§ What the exercise asks
From the listing below, retype exactly the line holding "Authorization to work", the line holding "Definitions of culture |", and the lines between them; skip everything else.

Segment Start: Provided material

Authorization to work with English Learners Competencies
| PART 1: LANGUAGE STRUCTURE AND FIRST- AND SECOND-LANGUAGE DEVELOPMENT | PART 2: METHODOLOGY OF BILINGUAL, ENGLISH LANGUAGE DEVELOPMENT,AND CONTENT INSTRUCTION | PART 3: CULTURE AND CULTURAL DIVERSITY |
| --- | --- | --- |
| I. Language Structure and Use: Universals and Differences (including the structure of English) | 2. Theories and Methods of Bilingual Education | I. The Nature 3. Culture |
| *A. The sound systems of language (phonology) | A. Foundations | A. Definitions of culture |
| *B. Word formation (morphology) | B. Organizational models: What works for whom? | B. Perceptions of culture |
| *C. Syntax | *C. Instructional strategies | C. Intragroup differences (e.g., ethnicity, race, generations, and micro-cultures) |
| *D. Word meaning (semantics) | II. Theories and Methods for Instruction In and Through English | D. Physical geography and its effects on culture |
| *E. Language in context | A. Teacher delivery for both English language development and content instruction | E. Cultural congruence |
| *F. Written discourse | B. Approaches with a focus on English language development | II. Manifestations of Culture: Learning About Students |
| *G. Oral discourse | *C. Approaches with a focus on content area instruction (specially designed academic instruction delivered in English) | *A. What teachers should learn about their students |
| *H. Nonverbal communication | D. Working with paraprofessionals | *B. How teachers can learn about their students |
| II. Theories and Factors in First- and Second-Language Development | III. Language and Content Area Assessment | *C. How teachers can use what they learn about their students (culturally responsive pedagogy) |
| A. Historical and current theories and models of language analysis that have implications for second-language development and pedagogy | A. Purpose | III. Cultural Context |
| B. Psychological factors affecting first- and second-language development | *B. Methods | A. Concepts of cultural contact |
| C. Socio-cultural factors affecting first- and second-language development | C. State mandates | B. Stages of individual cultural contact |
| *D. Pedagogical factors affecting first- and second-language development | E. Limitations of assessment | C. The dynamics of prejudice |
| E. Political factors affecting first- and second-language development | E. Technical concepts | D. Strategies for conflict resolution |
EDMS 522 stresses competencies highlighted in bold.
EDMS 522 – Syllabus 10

Segment End: Provided material
Segment Start: Provided material

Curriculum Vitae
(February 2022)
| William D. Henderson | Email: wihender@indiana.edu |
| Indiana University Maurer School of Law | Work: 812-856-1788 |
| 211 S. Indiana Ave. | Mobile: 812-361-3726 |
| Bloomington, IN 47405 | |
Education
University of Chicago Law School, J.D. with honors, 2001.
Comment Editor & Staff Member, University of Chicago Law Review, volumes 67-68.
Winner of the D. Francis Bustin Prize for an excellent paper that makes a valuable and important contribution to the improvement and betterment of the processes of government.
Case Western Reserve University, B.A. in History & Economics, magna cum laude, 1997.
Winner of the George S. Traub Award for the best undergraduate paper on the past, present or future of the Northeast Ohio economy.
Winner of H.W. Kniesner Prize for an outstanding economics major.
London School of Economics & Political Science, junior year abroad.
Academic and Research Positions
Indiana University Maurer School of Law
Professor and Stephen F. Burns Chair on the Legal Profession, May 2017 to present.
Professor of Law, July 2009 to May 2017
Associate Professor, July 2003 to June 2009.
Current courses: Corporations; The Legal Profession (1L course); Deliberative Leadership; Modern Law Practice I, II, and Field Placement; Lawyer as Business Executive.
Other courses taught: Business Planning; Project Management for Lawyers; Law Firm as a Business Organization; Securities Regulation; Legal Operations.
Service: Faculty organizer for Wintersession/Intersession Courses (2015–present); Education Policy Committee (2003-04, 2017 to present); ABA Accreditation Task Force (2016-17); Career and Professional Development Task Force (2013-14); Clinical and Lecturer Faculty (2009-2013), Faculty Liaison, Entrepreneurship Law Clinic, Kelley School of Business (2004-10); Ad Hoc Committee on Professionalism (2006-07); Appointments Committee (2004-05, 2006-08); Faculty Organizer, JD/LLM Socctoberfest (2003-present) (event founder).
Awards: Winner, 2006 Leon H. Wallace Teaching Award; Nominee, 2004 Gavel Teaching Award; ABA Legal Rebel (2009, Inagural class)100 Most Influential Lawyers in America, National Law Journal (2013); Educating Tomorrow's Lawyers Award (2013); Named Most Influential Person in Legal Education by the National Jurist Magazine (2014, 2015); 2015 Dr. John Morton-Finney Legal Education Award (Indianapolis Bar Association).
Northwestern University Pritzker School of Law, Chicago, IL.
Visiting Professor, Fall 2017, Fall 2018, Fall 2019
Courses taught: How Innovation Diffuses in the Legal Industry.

Segment End: Provided material

§ Exercise answer
Authorization to work with English Learners Competencies
| PART 1: LANGUAGE STRUCTURE AND FIRST- AND SECOND-LANGUAGE DEVELOPMENT | PART 2: METHODOLOGY OF BILINGUAL, ENGLISH LANGUAGE DEVELOPMENT,AND CONTENT INSTRUCTION | PART 3: CULTURE AND CULTURAL DIVERSITY |
| --- | --- | --- |
| I. Language Structure and Use: Universals and Differences (including the structure of English) | 2. Theories and Methods of Bilingual Education | I. The Nature 3. Culture |
| *A. The sound systems of language (phonology) | A. Foundations | A. Definitions of culture |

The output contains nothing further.